En s’appuyant sur une autre citation de von Bodenstedt, Kandinsky identifie ce « public » avec une « foule ignorante ».
« En effet, la foule se laisse abuser. Mais comment peut-elle faire autrement ? Dans les domaines qu’elle ignore, peut-elle faire autrement que d’écouter un ignare audacieux qui proclame ses « vérités » gratuites avec autant d’aplomb et de persuasion ? Ainsi je me permets de poser cette simple question : peut on confier à ce tout un chacun de délibérer dans le domaine de l’art ? »[ref]Ibid, p. 38.[/ref]

L’article de Kandinsky est construit comme un réquisitoire exemplaire. Il choisit bien son lecteur, ou plutôt il le crée. Ce lecteur qui va répondre à sa question est donc décider, en quelque sorte, du sort de l’art ne fait pas partie de la foule « coupable » d’ignorance. Ce n’est pas forcément un spécialiste non plus, mais, en revanche, un « homme capable de réfléchir », c’est-à-dire un homme doté d’un sens commun, un juré. Pour répondre à la question posée, Kandinsky propose à cet homme de prendre en compte la place et le rôle de la critique artistique. Cette place, telle qu’il la définit, est bien décisive : la critique sert d’intermédiaire entre l’artiste et le public.

Le fait que l’art est fait pour le public ou, du moins, pour un certain public, que c’est le public qui attribue à l’art sa valeur, notamment en l’achetant, est complètement absent de la logique de Kandinsky. Les notions de commanditaire ou de marché sont totalement exclues de son appareil intellectuel. Tout au contraire – et c’est là-dessus qu’il construit son réquisitoire – il existe et il a toujours existé, depuis la nuit des temps (!), un hiatus profond entre le public et les artistes, dû au fait que les artistes consacrent leurs vies à l’art et que le public n’y voit qu’un des moyens de se distraire et de s’amuser. Il lui est donc hostile, par définition.

========================================================================

TRAVAIL À FAIRE –
**a.** Répondez à ces questions sur l'extrait consacré à l'article de Kandinsky :
(i) En s'appuyant sur une citation de von Bodenstedt, à quoi Kandinsky identifie-t-il le « public » ?
(ii) Quel rôle Kandinsky attribue-t-il à la critique artistique ?
(iii) Quelles notions sont totalement exclues de son appareil intellectuel ?
**b.** Réécrivez le passage de l'extrait sur l'article de Kandinsky, en commençant par « L’article de Kandinsky » et en allant jusqu'à « et le public. ». Remplacez « un juré » par « un arbitre ».
**c.** Reprenez l'extrait sur l'article de Kandinsky à la suite de sa dernière phrase et poursuivez-le.

DONNÉES FOURNIES –
========================================================================

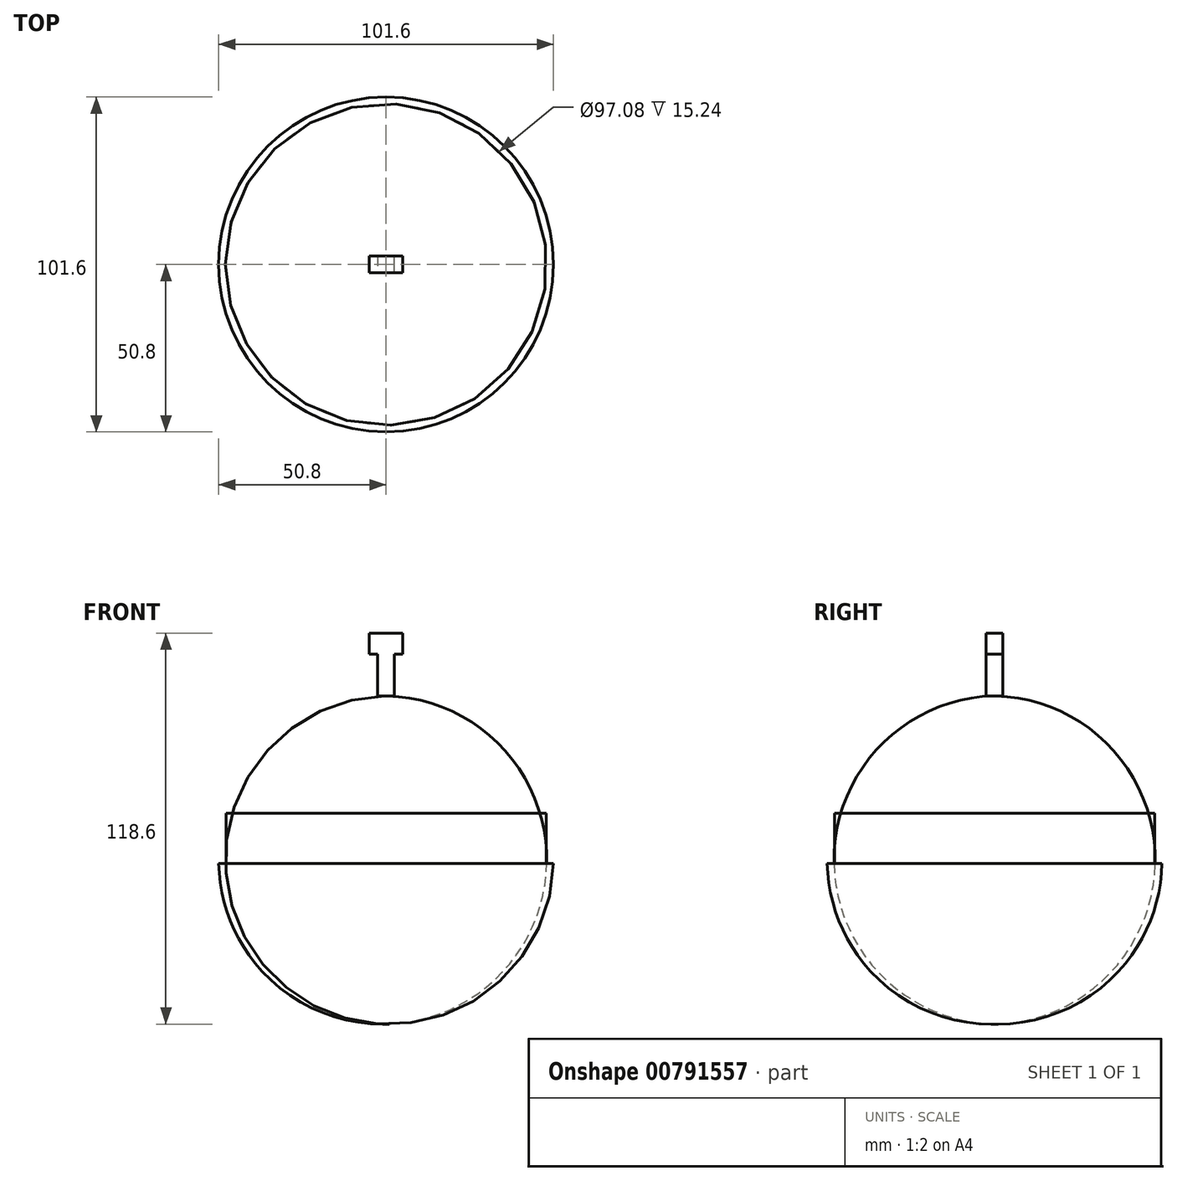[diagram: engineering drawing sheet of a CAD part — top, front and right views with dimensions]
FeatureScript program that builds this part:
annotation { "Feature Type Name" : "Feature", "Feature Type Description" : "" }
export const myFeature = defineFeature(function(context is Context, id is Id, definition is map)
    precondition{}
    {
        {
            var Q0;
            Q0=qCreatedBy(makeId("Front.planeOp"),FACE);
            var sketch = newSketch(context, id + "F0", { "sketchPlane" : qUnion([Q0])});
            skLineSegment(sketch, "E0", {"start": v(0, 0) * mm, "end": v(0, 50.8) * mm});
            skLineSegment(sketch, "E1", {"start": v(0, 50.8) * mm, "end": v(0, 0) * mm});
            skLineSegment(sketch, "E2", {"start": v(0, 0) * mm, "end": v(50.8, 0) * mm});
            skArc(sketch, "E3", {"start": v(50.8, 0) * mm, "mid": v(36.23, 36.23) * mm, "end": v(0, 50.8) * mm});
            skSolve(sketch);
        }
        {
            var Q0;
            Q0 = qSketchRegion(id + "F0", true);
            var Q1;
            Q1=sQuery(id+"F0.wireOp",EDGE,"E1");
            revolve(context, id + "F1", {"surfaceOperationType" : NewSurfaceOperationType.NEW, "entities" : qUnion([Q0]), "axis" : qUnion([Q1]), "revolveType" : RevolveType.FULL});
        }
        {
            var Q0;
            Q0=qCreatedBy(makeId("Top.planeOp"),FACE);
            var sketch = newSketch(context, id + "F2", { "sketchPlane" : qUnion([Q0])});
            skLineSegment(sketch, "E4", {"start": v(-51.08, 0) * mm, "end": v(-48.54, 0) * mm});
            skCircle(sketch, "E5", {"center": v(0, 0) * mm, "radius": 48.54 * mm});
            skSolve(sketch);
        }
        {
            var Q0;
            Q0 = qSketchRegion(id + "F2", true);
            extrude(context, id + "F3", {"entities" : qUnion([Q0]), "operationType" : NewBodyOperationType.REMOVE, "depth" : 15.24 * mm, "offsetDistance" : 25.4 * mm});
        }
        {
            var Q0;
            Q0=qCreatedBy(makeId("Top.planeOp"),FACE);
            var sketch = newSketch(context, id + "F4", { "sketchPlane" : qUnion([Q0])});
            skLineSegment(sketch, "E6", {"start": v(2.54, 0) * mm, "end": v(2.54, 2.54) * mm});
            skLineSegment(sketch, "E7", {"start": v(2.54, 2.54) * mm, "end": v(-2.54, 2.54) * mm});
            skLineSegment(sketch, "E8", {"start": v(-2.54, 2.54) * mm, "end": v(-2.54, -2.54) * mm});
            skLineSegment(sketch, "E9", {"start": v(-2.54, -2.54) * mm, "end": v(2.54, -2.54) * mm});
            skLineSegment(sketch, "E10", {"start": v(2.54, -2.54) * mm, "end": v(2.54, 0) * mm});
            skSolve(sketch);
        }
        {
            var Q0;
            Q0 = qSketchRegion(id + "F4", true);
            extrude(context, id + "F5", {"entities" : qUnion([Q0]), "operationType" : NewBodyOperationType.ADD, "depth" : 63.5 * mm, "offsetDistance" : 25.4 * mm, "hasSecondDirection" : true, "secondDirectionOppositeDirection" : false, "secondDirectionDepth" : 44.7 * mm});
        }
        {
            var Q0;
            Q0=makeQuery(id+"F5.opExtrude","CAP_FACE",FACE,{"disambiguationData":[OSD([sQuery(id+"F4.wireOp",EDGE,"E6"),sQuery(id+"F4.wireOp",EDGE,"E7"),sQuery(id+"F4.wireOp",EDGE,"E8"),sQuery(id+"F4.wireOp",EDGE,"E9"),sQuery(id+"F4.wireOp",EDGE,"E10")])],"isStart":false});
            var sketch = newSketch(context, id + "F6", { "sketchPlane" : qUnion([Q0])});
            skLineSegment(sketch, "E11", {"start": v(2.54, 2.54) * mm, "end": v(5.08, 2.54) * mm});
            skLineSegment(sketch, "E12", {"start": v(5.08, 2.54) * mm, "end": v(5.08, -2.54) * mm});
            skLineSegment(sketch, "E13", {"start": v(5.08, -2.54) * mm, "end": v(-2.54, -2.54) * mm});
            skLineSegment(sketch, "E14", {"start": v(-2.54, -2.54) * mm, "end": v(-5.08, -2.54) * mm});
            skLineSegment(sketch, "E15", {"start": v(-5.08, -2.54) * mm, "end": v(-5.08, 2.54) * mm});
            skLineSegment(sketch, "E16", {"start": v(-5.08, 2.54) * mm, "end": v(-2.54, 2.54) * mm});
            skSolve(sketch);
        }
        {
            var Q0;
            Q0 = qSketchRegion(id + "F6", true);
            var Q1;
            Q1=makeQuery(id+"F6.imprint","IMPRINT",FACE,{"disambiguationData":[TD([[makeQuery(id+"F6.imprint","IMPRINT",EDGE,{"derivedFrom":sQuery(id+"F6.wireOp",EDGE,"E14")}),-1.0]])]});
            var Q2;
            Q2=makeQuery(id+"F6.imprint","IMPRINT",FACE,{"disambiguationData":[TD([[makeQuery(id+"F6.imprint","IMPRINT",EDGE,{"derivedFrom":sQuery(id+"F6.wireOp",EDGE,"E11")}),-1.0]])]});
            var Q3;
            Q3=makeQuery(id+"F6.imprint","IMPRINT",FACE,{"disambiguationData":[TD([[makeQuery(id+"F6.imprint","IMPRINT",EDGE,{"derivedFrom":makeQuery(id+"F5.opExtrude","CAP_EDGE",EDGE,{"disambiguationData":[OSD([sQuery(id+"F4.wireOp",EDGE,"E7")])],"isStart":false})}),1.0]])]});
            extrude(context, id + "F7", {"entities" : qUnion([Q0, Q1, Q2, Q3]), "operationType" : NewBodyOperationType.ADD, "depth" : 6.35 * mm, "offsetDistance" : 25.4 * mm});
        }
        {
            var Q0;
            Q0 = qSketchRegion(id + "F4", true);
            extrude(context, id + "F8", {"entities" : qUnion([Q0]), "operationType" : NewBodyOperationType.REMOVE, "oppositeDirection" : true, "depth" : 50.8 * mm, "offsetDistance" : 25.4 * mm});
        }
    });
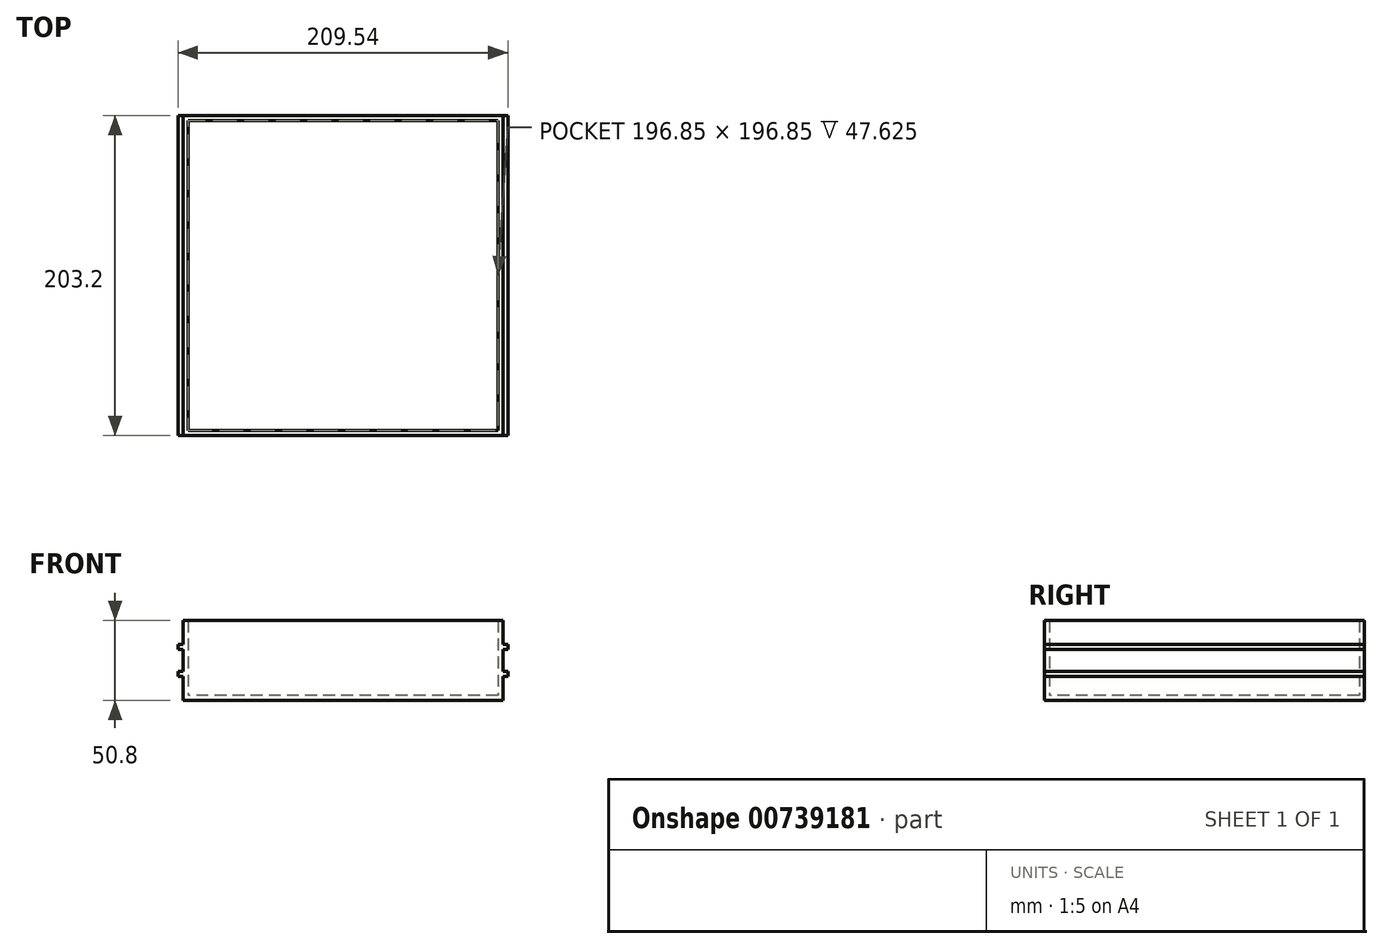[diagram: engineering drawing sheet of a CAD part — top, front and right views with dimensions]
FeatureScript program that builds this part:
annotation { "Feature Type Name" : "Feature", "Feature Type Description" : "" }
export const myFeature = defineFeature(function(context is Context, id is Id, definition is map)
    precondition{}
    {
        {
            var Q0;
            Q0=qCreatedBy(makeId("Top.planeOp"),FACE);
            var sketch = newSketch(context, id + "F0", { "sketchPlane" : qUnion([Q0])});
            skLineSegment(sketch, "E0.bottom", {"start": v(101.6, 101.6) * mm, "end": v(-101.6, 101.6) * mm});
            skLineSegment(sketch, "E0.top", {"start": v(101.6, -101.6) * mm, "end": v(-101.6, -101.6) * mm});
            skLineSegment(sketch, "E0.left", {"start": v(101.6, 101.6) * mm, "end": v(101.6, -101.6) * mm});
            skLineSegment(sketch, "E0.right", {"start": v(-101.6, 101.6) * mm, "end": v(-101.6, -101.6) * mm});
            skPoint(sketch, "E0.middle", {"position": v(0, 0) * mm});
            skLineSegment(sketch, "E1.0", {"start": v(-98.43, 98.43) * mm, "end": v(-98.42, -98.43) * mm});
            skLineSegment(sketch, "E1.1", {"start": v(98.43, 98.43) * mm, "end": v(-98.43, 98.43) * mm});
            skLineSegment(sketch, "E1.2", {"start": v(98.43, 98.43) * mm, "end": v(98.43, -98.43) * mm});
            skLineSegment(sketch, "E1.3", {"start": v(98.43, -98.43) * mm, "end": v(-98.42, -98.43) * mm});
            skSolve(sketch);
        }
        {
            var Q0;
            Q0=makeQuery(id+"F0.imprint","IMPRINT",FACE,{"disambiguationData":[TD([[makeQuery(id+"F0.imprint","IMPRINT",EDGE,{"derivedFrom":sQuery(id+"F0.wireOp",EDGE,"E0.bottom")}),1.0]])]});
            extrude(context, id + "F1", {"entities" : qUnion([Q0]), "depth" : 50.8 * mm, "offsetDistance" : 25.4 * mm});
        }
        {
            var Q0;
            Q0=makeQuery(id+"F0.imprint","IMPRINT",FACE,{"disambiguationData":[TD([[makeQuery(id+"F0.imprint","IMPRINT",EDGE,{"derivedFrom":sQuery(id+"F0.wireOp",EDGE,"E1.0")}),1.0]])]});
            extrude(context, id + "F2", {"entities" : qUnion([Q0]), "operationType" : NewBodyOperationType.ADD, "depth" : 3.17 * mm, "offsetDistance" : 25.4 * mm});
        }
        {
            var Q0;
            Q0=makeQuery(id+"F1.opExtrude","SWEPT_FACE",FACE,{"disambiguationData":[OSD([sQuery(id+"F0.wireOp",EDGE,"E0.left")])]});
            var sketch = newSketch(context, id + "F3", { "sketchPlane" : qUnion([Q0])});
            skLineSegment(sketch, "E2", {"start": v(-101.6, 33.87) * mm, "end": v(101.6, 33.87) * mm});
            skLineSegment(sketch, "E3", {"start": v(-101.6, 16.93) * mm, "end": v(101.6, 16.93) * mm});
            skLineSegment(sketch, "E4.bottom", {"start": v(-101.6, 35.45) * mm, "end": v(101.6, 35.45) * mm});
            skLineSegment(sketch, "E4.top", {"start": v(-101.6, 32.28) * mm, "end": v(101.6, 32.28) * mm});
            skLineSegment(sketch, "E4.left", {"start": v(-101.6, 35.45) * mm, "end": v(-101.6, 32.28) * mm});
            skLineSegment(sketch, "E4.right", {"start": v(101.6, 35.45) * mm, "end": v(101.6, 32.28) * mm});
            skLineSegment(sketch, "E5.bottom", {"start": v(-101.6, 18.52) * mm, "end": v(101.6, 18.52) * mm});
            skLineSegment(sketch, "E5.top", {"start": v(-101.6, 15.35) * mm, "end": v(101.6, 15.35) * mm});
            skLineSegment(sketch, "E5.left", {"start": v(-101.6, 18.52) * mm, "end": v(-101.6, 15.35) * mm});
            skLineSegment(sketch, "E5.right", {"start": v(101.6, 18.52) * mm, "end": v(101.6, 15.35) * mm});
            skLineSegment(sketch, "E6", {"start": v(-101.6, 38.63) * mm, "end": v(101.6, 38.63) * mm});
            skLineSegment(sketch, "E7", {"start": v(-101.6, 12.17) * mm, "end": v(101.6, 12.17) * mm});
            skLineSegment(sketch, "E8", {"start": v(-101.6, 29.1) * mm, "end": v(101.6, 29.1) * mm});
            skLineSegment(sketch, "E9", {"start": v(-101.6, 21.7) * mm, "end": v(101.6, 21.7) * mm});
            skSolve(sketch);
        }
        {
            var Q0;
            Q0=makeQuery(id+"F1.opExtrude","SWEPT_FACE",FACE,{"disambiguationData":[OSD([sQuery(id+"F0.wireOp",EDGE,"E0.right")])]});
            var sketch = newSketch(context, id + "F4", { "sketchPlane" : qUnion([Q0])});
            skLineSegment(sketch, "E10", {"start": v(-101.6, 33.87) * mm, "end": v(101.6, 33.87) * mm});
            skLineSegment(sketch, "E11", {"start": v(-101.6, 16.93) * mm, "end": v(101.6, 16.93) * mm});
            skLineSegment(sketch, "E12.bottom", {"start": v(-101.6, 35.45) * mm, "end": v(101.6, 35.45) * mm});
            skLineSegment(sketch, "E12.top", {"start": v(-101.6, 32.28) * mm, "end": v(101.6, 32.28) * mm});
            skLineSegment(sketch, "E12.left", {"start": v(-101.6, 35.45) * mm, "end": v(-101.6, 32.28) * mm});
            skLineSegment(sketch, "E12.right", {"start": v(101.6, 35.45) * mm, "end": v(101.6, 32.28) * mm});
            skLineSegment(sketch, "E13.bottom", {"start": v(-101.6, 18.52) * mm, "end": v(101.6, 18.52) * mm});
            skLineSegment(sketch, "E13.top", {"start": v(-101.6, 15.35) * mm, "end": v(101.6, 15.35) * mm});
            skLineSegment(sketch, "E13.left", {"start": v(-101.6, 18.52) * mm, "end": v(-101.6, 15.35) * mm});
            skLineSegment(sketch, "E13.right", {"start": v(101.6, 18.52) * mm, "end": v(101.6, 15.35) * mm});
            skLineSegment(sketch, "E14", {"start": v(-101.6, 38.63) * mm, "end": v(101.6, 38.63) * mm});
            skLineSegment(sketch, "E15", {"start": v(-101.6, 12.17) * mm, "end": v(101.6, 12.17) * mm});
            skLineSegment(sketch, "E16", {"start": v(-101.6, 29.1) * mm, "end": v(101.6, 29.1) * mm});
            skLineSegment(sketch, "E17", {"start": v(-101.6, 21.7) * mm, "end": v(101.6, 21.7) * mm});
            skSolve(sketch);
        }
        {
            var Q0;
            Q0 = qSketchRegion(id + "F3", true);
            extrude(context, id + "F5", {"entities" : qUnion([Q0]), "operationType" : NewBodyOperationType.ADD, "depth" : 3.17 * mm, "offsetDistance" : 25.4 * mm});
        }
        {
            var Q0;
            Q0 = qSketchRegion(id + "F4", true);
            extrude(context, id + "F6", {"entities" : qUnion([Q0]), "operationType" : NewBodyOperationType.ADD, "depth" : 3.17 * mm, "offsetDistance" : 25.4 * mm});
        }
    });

========================================================================

CORRIGÉ DES EXERCICES –
**a.**
(i) À une « foule ignorante ».
(ii) Elle sert d'intermédiaire entre l'artiste et le public.
(iii) Les notions de commanditaire et de marché.

**b.**
L’article de Kandinsky est construit comme un réquisitoire exemplaire. Il choisit bien son lecteur, ou plutôt il le crée. Ce lecteur qui va répondre à sa question est donc décider, en quelque sorte, du sort de l’art ne fait pas partie de la foule « coupable » d’ignorance. Ce n’est pas forcément un spécialiste non plus, mais, en revanche, un « homme capable de réfléchir », c’est-à-dire un homme doté d’un sens commun, un arbitre. Pour répondre à la question posée, Kandinsky propose à cet homme de prendre en compte la place et le rôle de la critique artistique. Cette place, telle qu’il la définit, est bien décisive : la critique sert d’intermédiaire entre l’artiste et le public.

**c.**
Ce « mauvais » public est composé de tous ceux qui ne sont pas des artistes. Le vrai public des peintres est composé seulement de peintres, celui des sculpteurs de sculpteurs, celui des architectes d’architectes, etc. Ainsi, dans son essai « Qu’est-ce que l’art ? » (1898), l’une des plus importantes manifestations de la critique d’art russe de la fin du XIXe siècle, Léon Tolstoï, n’étant pas peintre, ne peut que reproduire à propos de la peinture les opinions de la foule ignare. Il semblerait donc qu’il n’y ait que les peintres qui puissent « critiquer » les peintres, les musiciens qui puissent écrire à propos de la musique etc.

Le bon critique

Or, il existe, poursuit Kandinsky, un nombre infiniment petit de personnes capables de comprendre l’art sans le pratiquer. Le rôle du critique est de communiquer avec ce petit groupe et de tenter d’y intégrer de nouveaux membres en « donnant la vue aux aveugles ». Mais qui est ce critique qui apparaît sous la plume de Kandinsky comme un thaumaturge ? Est-il lui-même artiste ? Oui et non, répond Kandinsky. Oui, car du point de vue psychique et physiologique il est constitué comme un artiste : il a les yeux et les nerfs qui voient et qui réagissent de manière particulière à la beauté. Non, car il ne pratique pas un art.
Mais il n’en est pas moins un spécialiste, car par amour pour l’art il consacre sa vie non pas à la pratique de l’art mais à son étude. L’idée de la vocation est très chère à Kandinsky : tout comme dans le cas de l’artiste, il souligne ici la notion du sacrifice et du temps consacré à cette activité. Une autre qui ne lui est pas moins chère est celle de la science (znanie) que le critique acquiert au terme de ce sacrifice.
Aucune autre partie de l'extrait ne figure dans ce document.